When Wade folded it he found Rodburd Ide studying his face with shrewd side glance.
“Have you any idea what ‘Stumpage John’ is goin’ to do with the other one—the left-hand one?” he inquired, blandly. “Favor each other considerably, don’t they? It told the story to me the first time I saw them together, after the right-hand one got there to my place. You can’t hardly blame John for not takin’ the left-hand one out with him, same as my girl sort of expected he would, same as his own girl did, too, I reckon.”
“Did he say anything to—” stammered Wade, and hesitated.
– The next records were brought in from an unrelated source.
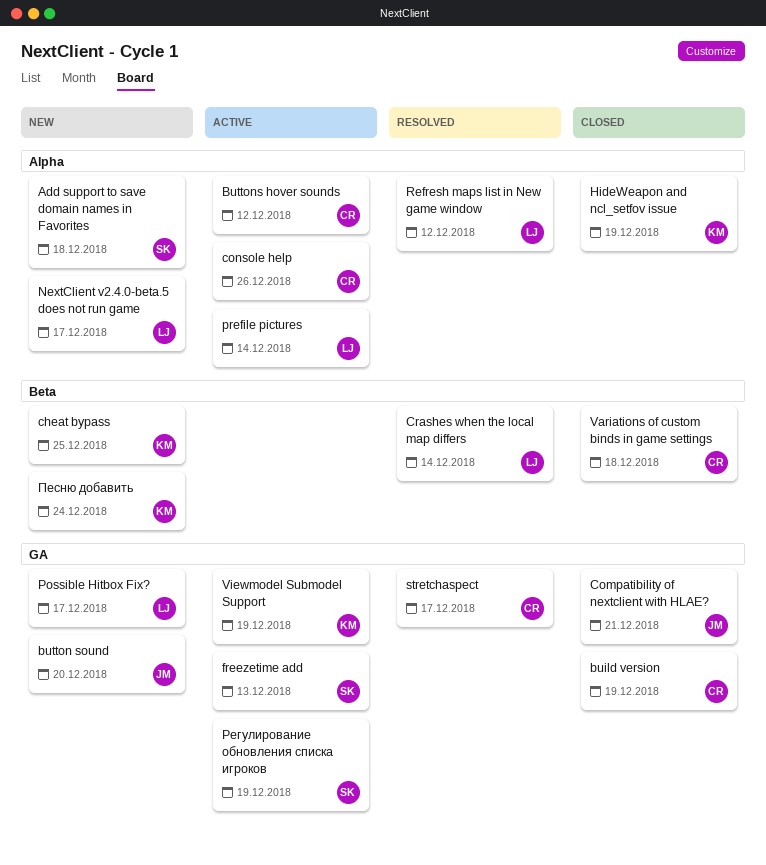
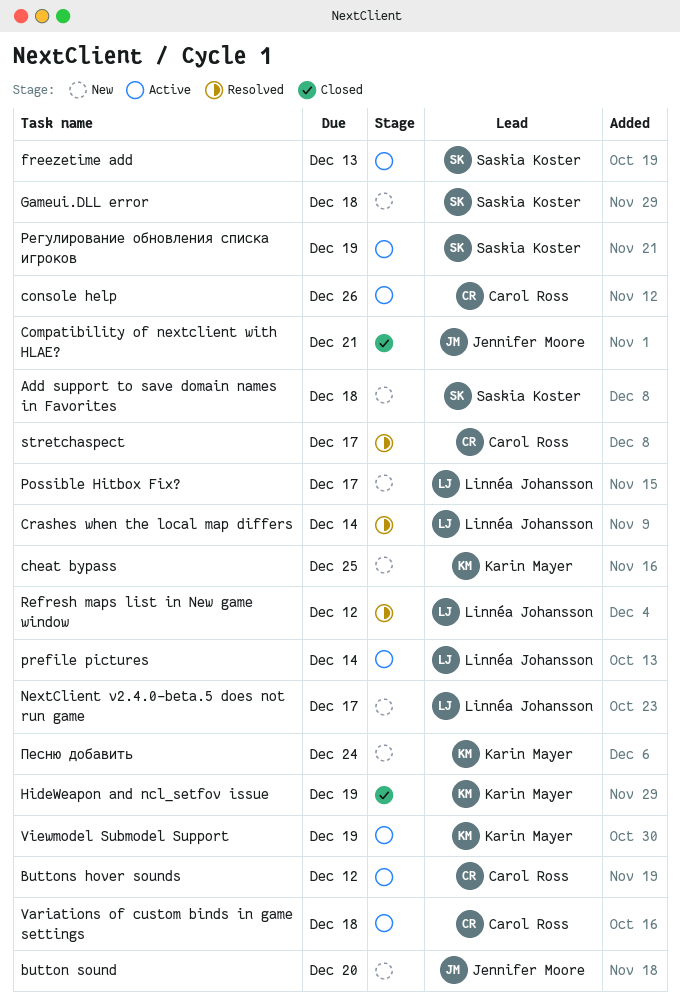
build version: present -> none
Gameui.DLL error: none -> present
Variations of custom binds in game settings, status: Closed -> Active

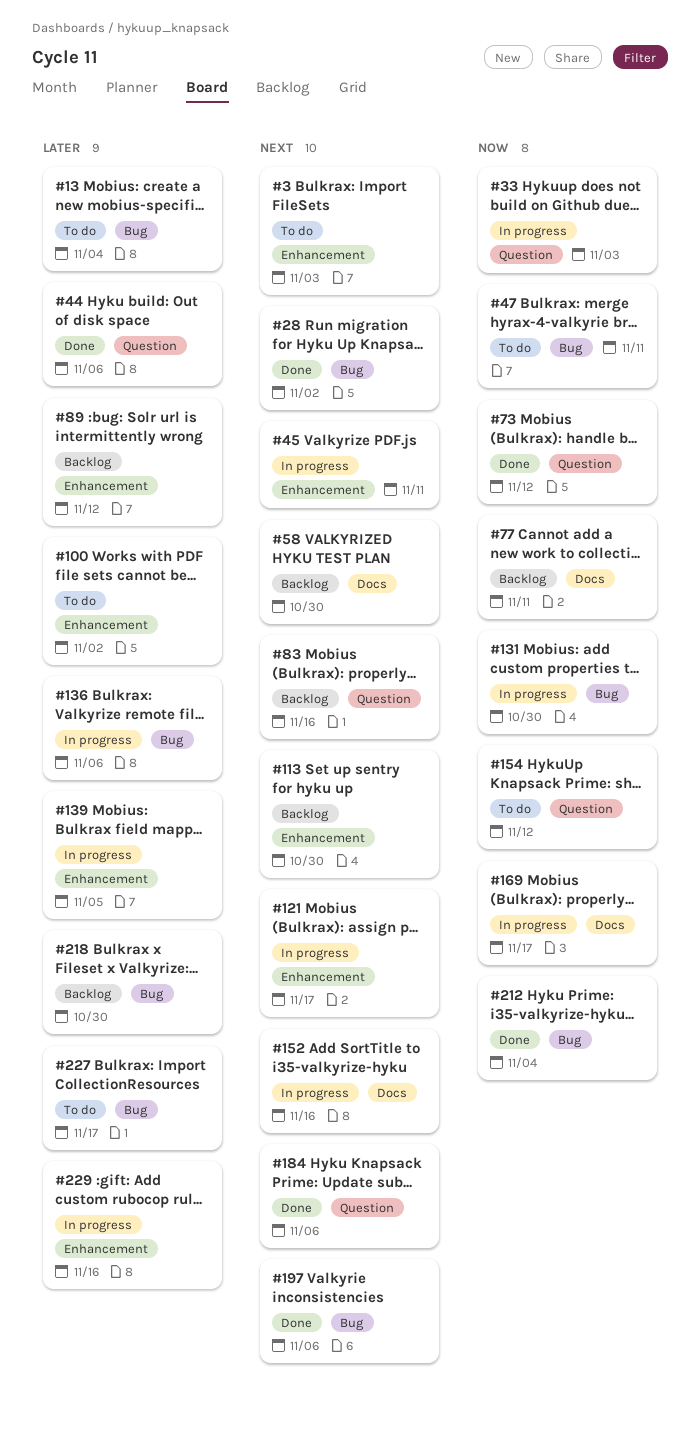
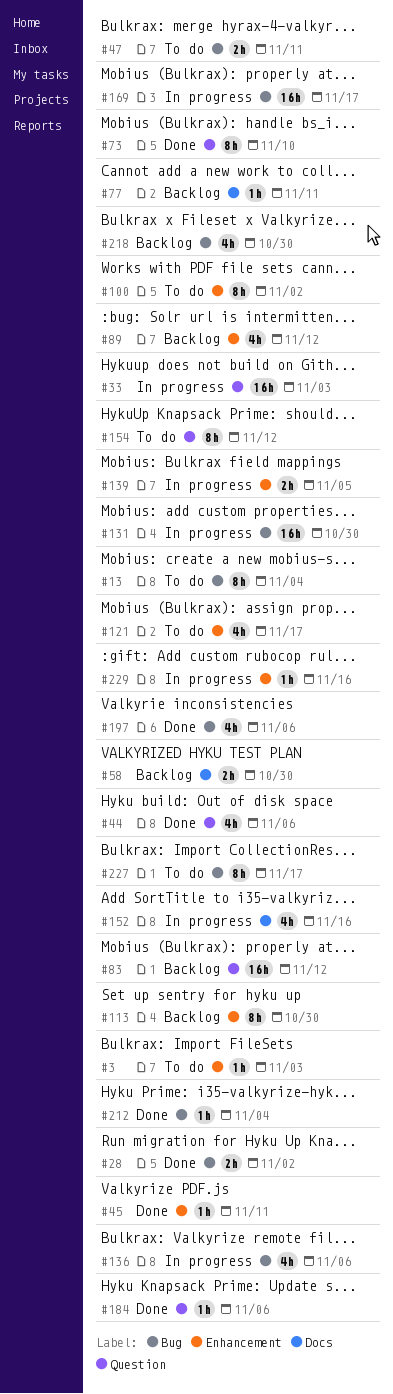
#45, status: In progress -> Done
#73, due: Nov 12 -> Nov 10
#83, due: Nov 16 -> Nov 12
#121, status: In progress -> To do
#169, label: Docs -> Bug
“Nothin’ to me,” returned the magnate of Castonia, briskly. “Didn’t have to. Knowed I knew. Day he left he tramped up and down the river-bank for more’n two hours, and then come to me with his face about the color of the Hullin’ Machine froth and asked me to call the girl Kate into the back office of my store. I wasn’t tryin’ to listen or overhear, you understand, but I heard him stutter somethin’ about takin’ her out of the woods and puttin’ her in school, and she braced back and put her hands on her hips and broke in and told him to go to hell.”
“What?” shouted Wade, in utter astonishment.
“Oh, not in them words,” corrected Ide. “But that’s what it come to so far as meanin’ went. And then she sort of spit at him, and walked out and back to my house.”
He clapped the reins smartly on the flank of the lagging horse, as though this sort of conversation wasted time, and added: “She’s still at my house, and the girl says she’s goin’ to stay there—so I guess that settles it. Now let’s get down to some business that amounts to somethin’! What are you goin’ to say to Pulaski Britt?”
But if Dwight Wade knew, he did not say. He sat bowed forward, hands between his knees, the letter between his palms, his jaw muscles ridged under the tan of his cheeks, and so the long ride ended in silence.